Но, пожалуй, самым сильным средством воздействия на наше поведение было оставление «без берега», то есть лишение права увольнения на срок от 1 недели до месяца. Это была очень суровая мера, так как увольнение позволяло отключиться от этой жизни, хлебнуть чуть-чуть воздуха нормальной, вольной жизни. В то время, как все местные (кроме тех, кто в наряде) разъезжаются по домам, а иногородние просто идут в город, к своим подругам или ещё куда по своим делам, наказанный лишением увольнения в тоске сидит в роте. Ни учиться не хочется, ни читать. Всё твоё существо рвется «на волю», но…

Увольнение

Это слово песней, радостным учащением сердцебиения отзывается в любом, кто хлебнул военной или курсантской жизни.

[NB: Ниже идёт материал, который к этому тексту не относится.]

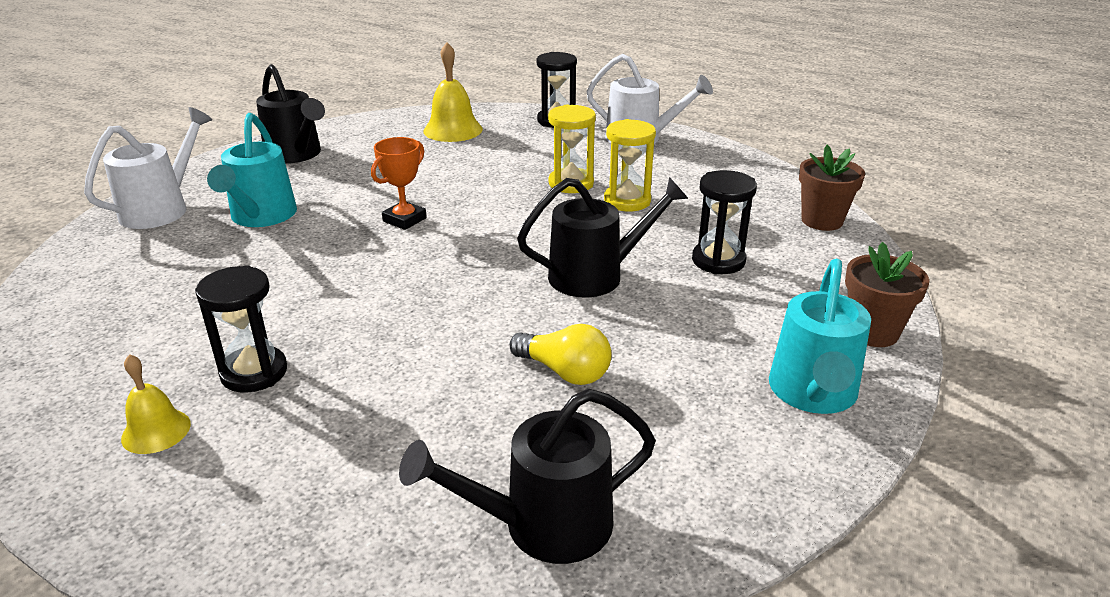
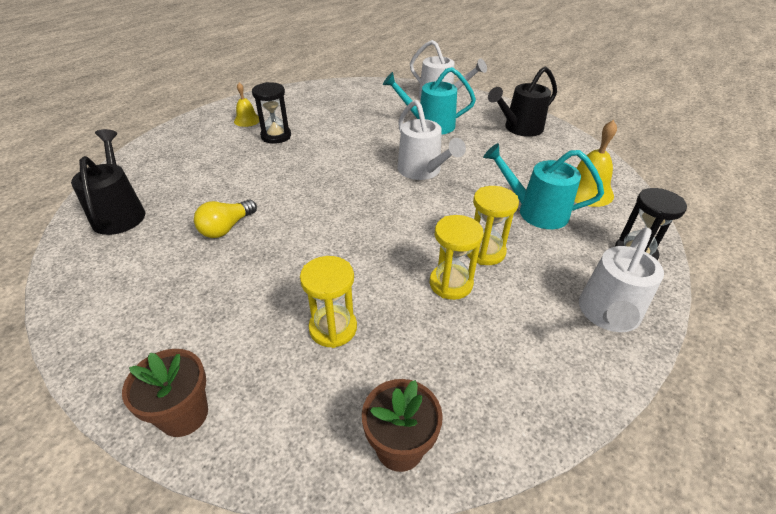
camera: 95 degrees right, 10 degrees up
(404, 219) = (423, 171): orange trophy -> white watering can
(596, 275) = (329, 251): black watering can -> none
(718, 261) = (333, 328): black hourglass -> yellow hourglass
(813, 394) = (137, 343): turquoise watering can -> turquoise watering can (535, 211)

Казарменная жизнь, пусть даже она и происходит в кубриках на 4 человека, а не в большой многоместной казарме, сильно давит на человека.

Самое тяжёлое, на мой взгляд, в этой жизни – отсутствие возможности иметь своё, личное, закрытое для других пространство. Ты всегда у кого-то на виду! На занятиях, на работах, в нарядах, в кубрике и вообще, везде и всегда ты не один. Только выход за пределы училища и давал возможность потеряться, исчезнуть из-под взглядов старшин, офицеров и таких же как ты, курсантов.

Сама процедура увольнения в город достойна того, чтобы её описать! С утра, как обычно, пробежка и утреннее построение, осмотр формы одежды, завтрак и занятия. После занятий — обед, а затем субботняя большая приборка в роте. Паркетные палубы циклевались битым стеклом, натирались мастикой и затем суконками натирались до блеска. Тщательно мылись и так чистые гальюны, умывальники и вообще, всё, что может быть вымыто и надраено до блеска. После этого – подготовка к увольнению и построение.

К слову, мытье гальюнов – одна из самых желаемых и лёгких работ. Дело в том, что они и так всегда содержались в идеальной чистоте силами вахтенной службы и внеочередными нарядчиками, так что работы там было совсем немного.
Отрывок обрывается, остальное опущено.